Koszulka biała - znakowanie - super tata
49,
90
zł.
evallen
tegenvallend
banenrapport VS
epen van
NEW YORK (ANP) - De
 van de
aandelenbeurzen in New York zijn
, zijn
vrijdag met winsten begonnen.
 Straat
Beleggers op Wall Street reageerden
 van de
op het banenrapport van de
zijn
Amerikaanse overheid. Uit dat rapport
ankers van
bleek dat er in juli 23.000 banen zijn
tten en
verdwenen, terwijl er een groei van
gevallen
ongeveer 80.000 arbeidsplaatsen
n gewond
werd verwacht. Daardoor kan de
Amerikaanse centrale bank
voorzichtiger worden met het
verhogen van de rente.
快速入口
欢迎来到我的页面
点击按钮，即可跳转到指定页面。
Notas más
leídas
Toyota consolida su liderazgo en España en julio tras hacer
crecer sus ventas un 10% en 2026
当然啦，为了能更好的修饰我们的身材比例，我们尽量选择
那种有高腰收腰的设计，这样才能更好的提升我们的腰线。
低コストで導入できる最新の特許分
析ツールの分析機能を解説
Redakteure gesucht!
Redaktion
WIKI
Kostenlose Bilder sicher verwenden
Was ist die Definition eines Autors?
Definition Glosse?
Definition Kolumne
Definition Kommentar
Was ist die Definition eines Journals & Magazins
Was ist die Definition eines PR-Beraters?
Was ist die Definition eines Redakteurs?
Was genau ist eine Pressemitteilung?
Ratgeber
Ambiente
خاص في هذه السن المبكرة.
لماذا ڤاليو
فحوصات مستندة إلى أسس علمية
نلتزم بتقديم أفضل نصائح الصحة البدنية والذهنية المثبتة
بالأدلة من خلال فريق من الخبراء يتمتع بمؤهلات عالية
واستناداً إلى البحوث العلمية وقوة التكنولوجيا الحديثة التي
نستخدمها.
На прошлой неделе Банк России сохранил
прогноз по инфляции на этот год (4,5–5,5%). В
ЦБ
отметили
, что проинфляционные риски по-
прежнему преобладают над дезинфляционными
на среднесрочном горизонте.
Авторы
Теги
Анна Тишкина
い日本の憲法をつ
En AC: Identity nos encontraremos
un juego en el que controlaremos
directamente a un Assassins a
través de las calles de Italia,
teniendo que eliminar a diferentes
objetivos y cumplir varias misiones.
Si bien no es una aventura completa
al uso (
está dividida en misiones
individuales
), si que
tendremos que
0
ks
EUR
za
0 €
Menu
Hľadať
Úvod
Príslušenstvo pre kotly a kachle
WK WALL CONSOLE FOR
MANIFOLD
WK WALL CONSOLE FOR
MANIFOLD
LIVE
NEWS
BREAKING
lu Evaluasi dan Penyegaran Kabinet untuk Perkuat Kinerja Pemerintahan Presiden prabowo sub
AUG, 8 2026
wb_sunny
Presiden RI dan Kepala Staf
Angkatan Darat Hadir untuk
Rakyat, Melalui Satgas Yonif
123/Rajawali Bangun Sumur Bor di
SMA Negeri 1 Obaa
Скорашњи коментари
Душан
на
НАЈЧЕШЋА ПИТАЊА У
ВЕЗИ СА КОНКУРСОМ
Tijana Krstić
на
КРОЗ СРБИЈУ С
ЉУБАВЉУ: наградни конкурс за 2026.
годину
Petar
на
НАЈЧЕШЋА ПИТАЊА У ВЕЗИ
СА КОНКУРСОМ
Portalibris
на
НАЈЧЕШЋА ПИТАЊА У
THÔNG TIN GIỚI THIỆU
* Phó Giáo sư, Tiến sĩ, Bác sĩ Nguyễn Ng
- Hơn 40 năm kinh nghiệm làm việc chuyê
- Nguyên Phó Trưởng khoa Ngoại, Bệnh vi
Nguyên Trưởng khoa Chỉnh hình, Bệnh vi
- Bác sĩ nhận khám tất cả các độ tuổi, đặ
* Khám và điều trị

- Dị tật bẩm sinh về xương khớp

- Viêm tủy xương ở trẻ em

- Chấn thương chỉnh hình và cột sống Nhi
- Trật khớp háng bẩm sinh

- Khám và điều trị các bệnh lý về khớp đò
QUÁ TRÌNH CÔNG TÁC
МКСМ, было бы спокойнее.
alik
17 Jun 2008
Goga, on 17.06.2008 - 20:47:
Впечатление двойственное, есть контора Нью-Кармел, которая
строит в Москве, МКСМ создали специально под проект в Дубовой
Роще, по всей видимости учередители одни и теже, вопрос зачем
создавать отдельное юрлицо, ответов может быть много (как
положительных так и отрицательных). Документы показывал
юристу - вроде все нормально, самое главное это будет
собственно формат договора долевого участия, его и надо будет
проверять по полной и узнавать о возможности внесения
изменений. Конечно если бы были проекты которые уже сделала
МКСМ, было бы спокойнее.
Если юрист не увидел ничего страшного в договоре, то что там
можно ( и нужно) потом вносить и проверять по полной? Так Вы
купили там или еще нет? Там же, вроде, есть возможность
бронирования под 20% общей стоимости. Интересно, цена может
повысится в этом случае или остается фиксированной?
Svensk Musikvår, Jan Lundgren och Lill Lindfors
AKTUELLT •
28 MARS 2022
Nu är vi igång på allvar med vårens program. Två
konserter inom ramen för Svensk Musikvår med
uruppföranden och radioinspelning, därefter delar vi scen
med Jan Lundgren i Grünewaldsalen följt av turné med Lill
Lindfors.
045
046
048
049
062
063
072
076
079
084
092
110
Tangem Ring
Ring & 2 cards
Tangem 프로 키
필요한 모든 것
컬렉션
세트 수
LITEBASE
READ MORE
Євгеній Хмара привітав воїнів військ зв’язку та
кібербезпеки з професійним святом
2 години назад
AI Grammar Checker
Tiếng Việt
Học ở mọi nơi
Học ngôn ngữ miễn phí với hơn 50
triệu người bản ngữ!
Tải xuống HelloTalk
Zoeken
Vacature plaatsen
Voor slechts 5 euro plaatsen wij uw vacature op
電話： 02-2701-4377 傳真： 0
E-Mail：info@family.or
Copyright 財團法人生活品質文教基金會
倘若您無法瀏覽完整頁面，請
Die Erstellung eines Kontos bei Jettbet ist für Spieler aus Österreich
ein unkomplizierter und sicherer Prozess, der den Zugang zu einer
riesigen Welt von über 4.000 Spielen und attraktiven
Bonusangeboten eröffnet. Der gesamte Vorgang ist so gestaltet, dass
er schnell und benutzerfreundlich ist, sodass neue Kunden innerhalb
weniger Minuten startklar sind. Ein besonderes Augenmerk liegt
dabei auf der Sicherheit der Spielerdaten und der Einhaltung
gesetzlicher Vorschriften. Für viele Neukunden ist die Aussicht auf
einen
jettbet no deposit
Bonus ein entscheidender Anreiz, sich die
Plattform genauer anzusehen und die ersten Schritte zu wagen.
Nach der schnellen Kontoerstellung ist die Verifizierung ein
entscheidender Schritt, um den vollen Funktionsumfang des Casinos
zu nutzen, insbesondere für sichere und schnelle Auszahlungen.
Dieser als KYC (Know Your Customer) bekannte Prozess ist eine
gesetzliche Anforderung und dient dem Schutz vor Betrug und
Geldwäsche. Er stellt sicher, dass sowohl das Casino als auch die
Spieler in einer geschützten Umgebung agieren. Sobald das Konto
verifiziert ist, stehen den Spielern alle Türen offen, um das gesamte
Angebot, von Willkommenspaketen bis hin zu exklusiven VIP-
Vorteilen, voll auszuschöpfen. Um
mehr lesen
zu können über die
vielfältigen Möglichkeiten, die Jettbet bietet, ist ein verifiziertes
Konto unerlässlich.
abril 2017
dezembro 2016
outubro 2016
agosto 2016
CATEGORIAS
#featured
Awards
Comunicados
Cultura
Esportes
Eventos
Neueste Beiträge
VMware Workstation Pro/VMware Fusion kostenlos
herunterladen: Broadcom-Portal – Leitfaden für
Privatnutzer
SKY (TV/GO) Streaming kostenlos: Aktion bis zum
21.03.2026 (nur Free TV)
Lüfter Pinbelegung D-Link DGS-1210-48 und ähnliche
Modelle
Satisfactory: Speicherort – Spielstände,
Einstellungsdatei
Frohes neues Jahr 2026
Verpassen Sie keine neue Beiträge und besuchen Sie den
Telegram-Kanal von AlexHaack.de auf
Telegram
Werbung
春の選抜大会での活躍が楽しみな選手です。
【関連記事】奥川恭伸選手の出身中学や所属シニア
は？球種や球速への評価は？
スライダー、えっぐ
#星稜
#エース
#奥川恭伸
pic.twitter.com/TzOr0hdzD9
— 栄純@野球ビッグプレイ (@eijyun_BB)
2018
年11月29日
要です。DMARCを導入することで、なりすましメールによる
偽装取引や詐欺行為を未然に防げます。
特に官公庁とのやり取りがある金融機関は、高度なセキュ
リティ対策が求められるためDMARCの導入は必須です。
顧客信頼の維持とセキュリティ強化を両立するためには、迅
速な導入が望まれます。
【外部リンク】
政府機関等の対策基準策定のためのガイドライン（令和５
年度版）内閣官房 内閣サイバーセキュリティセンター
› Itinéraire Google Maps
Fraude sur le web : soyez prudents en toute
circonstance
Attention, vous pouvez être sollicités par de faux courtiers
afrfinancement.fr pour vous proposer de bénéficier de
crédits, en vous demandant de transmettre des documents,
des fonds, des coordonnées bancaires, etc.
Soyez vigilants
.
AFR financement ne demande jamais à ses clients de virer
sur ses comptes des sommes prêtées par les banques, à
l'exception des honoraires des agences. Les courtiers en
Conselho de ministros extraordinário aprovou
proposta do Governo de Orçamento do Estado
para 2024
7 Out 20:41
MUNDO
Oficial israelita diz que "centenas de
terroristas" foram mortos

▬▬▬

One stretch of the lines above is wanted, from the line that contains "werd verwacht. Daardoor kan de" through the line that contains "当然啦，为了能更好的修饰我们的身材比例，我们尽量选择". Output it exactly.

werd verwacht. Daardoor kan de
Amerikaanse centrale bank
voorzichtiger worden met het
verhogen van de rente.
快速入口
欢迎来到我的页面
点击按钮，即可跳转到指定页面。
Notas más
leídas
Toyota consolida su liderazgo en España en julio tras hacer
crecer sus ventas un 10% en 2026
当然啦，为了能更好的修饰我们的身材比例，我们尽量选择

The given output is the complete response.